Pour autant, ce n’est pas le traitement spécifique de l’ostéoporose. Les femmes particulièrement exposées à un risque de fracture, du fait d’une faible densité minérale osseuse, d’antécédents de fractures chez elles ou de l’un de leurs parents, se verront proposer d’autres médicaments comme les biphosphonates.
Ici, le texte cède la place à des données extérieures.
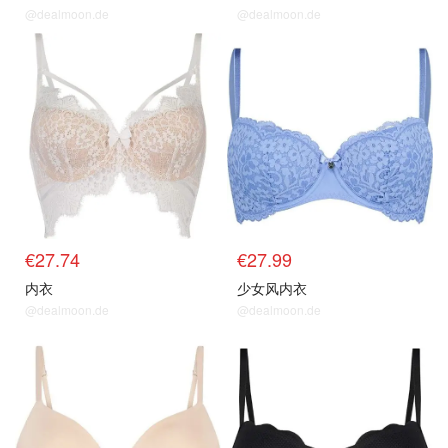
@dealmoon.de
@dealmoon.de
€27.74
€27.99
内衣
少女风内衣
@dealmoon.de
@dealmoon.de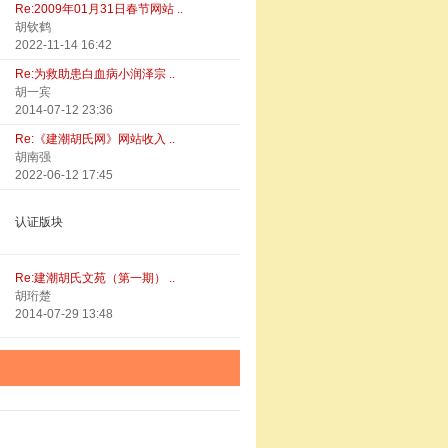
Re:2009年01月31日春节网站 ..
胡钦鹤
2022-11-14 16:42
Re:为救助患白血病小润泽宗 ..
胡一宾
2014-07-12 23:36
Re:《建潮胡氏网》网站收入 ..
胡南强
2022-06-12 17:45
认证版块
Re:建潮胡氏文苑（第一期） ..
胡珩楚
2014-07-29 13:48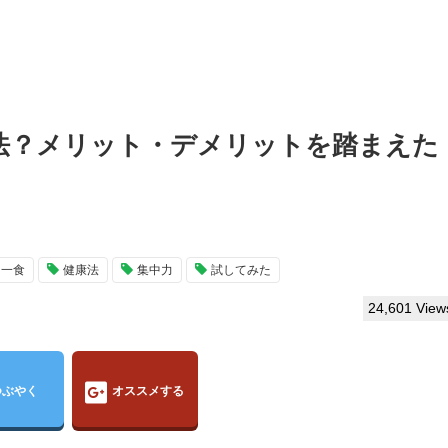
法？メリット・デメリットを踏まえた
日一食
健康法
集中力
試してみた
24,601 View
つぶやく
オススメする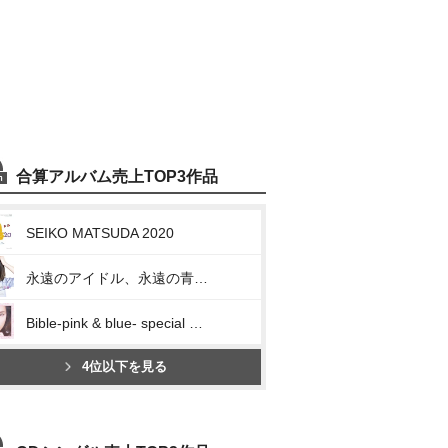
合算アルバム売上TOP3作品
SEIKO MATSUDA 2020
永遠のアイドル、永遠の青春、松田聖子。 ~45th Anniversary 究極オールタイムベスト~
Bible-pink & blue- special edition
4位以下を見る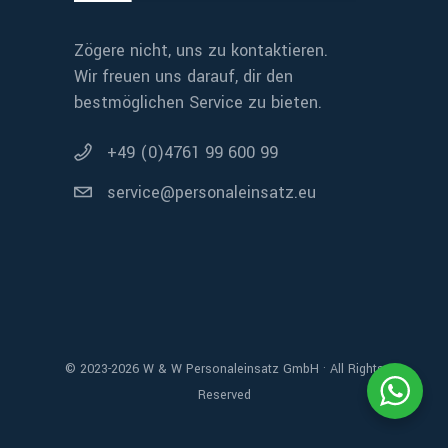
Zögere nicht, uns zu kontaktieren.
Wir freuen uns darauf, dir den
bestmöglichen Service zu bieten.
+49 (0)4761 99 600 99
service@personaleinsatz.eu
© 2023-2026 W & W Personaleinsatz GmbH · All Rights
Reserved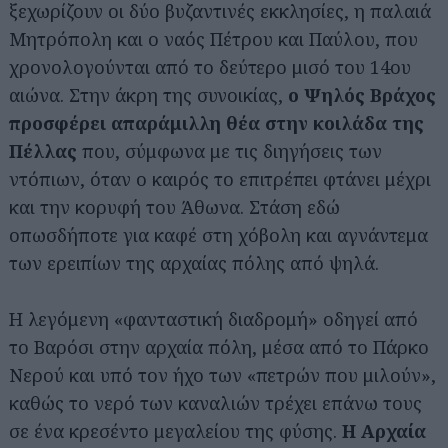
ξεχωρίζουν οι δύο βυζαντινές εκκλησίες, η παλαιά
Μητρόπολη και ο ναός Πέτρου και Παύλου, που
χρονολογούνται από το δεύτερο μισό του 14ου
αιώνα. Στην άκρη της συνοικίας,
ο Ψηλός Βράχος
προσφέρει απαράμιλλη θέα στην κοιλάδα της
Πέλλας
που, σύμφωνα με τις διηγήσεις των
ντόπιων, όταν ο καιρός το επιτρέπει φτάνει μέχρι
και την κορυφή του Άθωνα. Στάση εδώ
οπωσδήποτε για καφέ στη χόβολη και αγνάντεμα
των ερειπίων της αρχαίας πόλης από ψηλά.
Η λεγόμενη «φανταστική διαδρομή» οδηγεί από
το Βαρόσι στην αρχαία πόλη, μέσα από το Πάρκο
Νερού και υπό τον ήχο των «πετρών που μιλούν»,
καθώς το νερό των καναλιών τρέχει επάνω τους
σε ένα κρεσέντο μεγαλείου της φύσης.
Η Αρχαία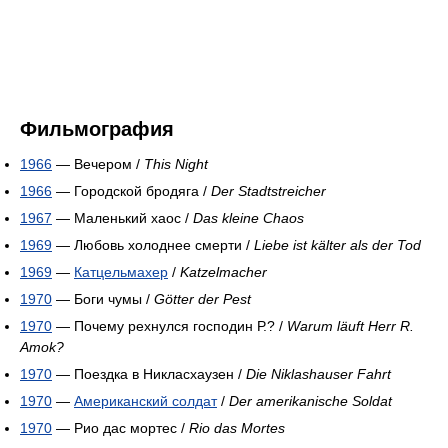
Фильмография
1966
— Вечером /
This Night
1966
— Городской бродяга /
Der Stadtstreicher
1967
— Маленький хаос /
Das kleine Chaos
1969
— Любовь холоднее смерти /
Liebe ist kälter als der Tod
1969
—
Катцельмахер
/
Katzelmacher
1970
— Боги чумы /
Götter der Pest
1970
— Почему рехнулся господин Р.? /
Warum läuft Herr R.
Amok?
1970
— Поездка в Никласхаузен /
Die Niklashauser Fahrt
1970
—
Американский солдат
/
Der аmerikanische Soldat
1970
— Рио дас мортес /
Rio das Mortes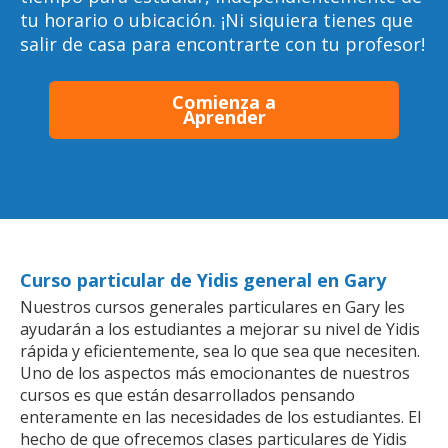
tu horario o ubicación. ¡Ni siquiera tienes que
salir de casa para encontrarte con tu profesor!
Comienza a
Aprender
Curso particular de Yidis general en Gary
Nuestros cursos generales particulares en Gary les
ayudarán a los estudiantes a mejorar su nivel de Yidis
rápida y eficientemente, sea lo que sea que necesiten.
Uno de los aspectos más emocionantes de nuestros
cursos es que están desarrollados pensando
enteramente en las necesidades de los estudiantes. El
hecho de que ofrecemos clases particulares de Yidis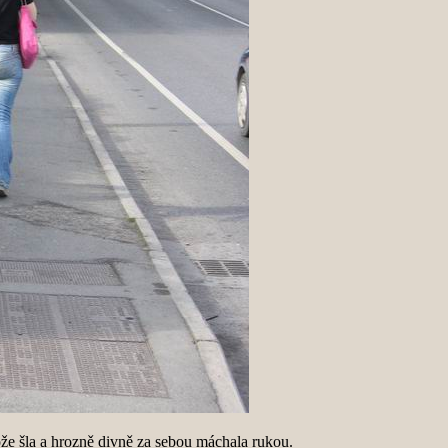
tože šla a hrozně divně za sebou máchala rukou.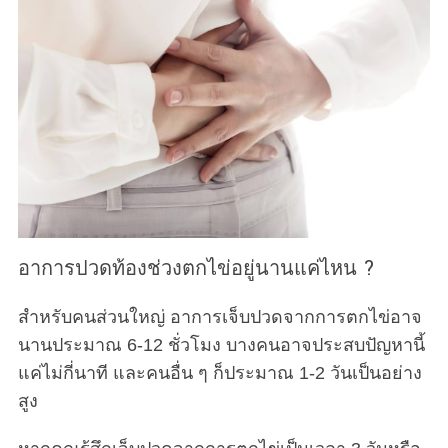
อาการปวดท้องช่วงตกไข่อยู่นานแค่ไหน ?
สำหรับคนส่วนใหญ่ อาการเจ็บปวดจากการตกไข่อาจ
นานประมาณ 6-12 ชั่วโมง บางคนอาจประสบปัญหานี้
แค่ไม่กี่นาที และคนอื่น ๆ ก็ประมาณ 1-2 วันเป็นอย่าง
สูง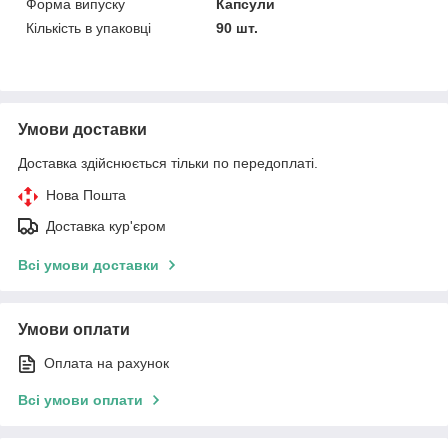
Форма випуску
Капсули
Кількість в упаковці
90 шт.
Умови доставки
Доставка здійснюється тільки по передоплаті.
Нова Пошта
Доставка кур'єром
Всі умови доставки
Умови оплати
Оплата на рахунок
Всі умови оплати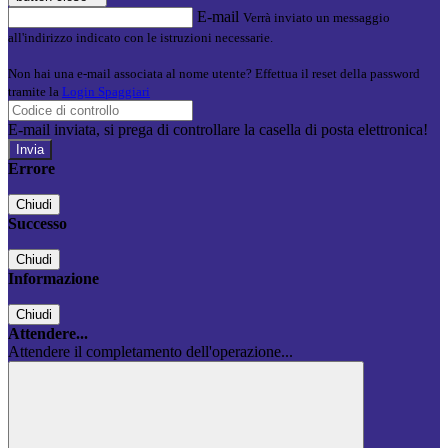
E-mail
Verrà inviato un messaggio
all'indirizzo indicato con le istruzioni necessarie.
Non hai una e-mail associata al nome utente? Effettua il reset della password
tramite la
Login Spaggiari
E-mail inviata, si prega di controllare la casella di posta elettronica!
Errore
Chiudi
Successo
Chiudi
Informazione
Chiudi
Attendere...
Attendere il completamento dell'operazione...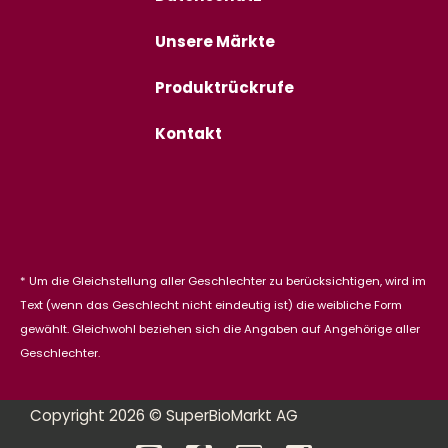
Unsere Märkte
Produktrückrufe
Kontakt
* Um die Gleichstellung aller Geschlechter zu berücksichtigen, wird im
Text (wenn das Geschlecht nicht eindeutig ist) die weibliche Form
gewählt. Gleichwohl beziehen sich die Angaben auf Angehörige aller
Geschlechter.
Copyright 2026 © SuperBioMarkt AG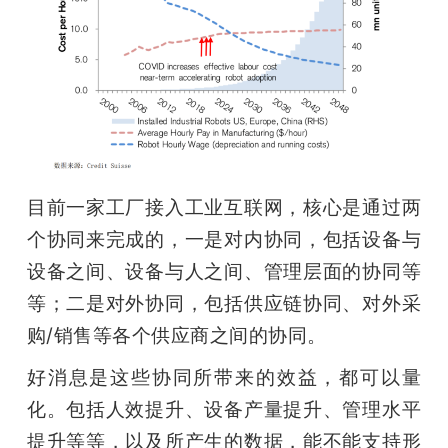
目前一家工厂接入工业互联网，核心是通过两
个协同来完成的，一是对内协同，包括设备与
设备之间、设备与人之间、管理层面的协同等
等；二是对外协同，包括供应链协同、对外采
购/销售等各个供应商之间的协同。
好消息是这些协同所带来的效益，都可以量
化。包括人效提升、设备产量提升、管理水平
提升等等，以及所产生的数据，能不能支持形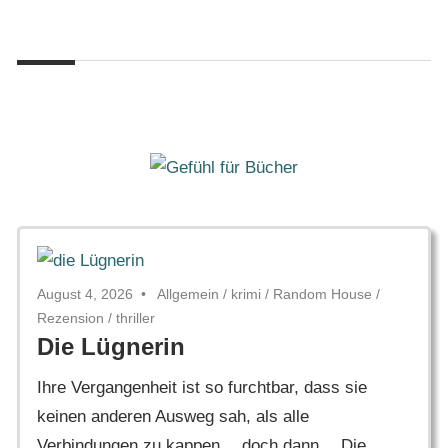
Zum
Gefühl
Inhalt
Gefühl
für
springen
Bücher
für
Bücher
August 4, 2026
Allgemein
/
krimi
/
Random House
/
Rezension
/
thriller
Die Lügnerin
Ihre Vergangenheit ist so furchtbar, dass sie
keinen anderen Ausweg sah, als alle
Verbindungen zu kappen… doch dann… Die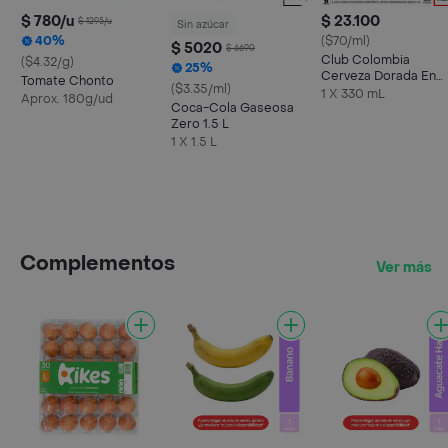
$ 780/u
$ 23.100
$ 1295/u
Sin azúcar
40%
($70/ml)
$ 5020
$ 6690
Club Colombia
($4.32/g)
25%
Cerveza Dorada En
Tomate Chonto
($3.35/ml)
Lata 330 ML X6 Unds
1 X 330 mL
Aprox. 180g/ud
Coca-Cola Gaseosa
Zero 1.5 L
1 X 1.5 L
Complementos
Ver más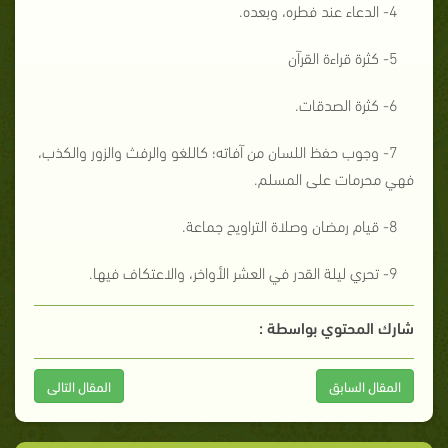
4- الدعاء عند فطره، وبعده.
5- كثرة قراءة القرآن
6- كثرة الصدقات.
7- وجوب حفظ اللسان من آفاته؛ كاللغو والرفث والزور والكذب،
فهي محرمات على المسلم.
8- قيام رمضان وصلاة التراويح جماعة.
9- تحري ليلة القدر في العشر الأواخر، والاعتكاف فيها.
شارك المحتوي بواسطة :
المقال السابق
المقال التالى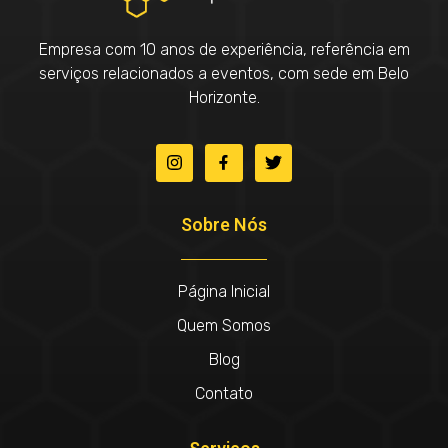
Empresa com 10 anos de experiência, referência em
serviços relacionados a eventos, com sede em Belo
Horizonte.
Sobre Nós
Página Inicial
Quem Somos
Blog
Contato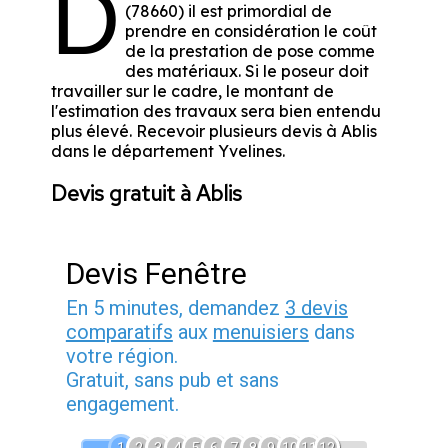
D
(78660) il est primordial de
prendre en considération le coût
de la prestation de pose comme
des matériaux. Si le poseur doit
travailler sur le cadre, le montant de
l'estimation des travaux sera bien entendu
plus élevé. Recevoir plusieurs devis à Ablis
dans le département
Yvelines
.
Devis gratuit à Ablis
Devis Fenêtre
En 5 minutes, demandez
3 devis
comparatifs
aux
menuisiers
dans
votre région.
Gratuit, sans pub et sans
engagement.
Les bouffées de chaleur peuvent réapparaître à l’arrêt du traitement

Le traitement est prescrit pour la durée la plus courte possible et il est fortement conseillé de l’arrêter au bout de 5 ans. Mais chez 40 % environ des femmes de plus de 60 ans, les symptômes les plus gênants de la ménopause comme les bouffées de chaleur persistent. Une étude américaine parue en 2015 a montré qu’elles durent entre 3,5 ans et 12 ans. Dans ce cas, le médecin évaluera le rapport bénéfice/risque pour – éventuellement – poursuivre le traitement hormonal.

Par ailleurs, une sécheresse vaginale peut apparaître plusieurs années après l’arrêt des règles, rendant les rapports sexuels inconfortables. Un traitement hormonal local, à base d’œstrogène, l’atténue efficacement.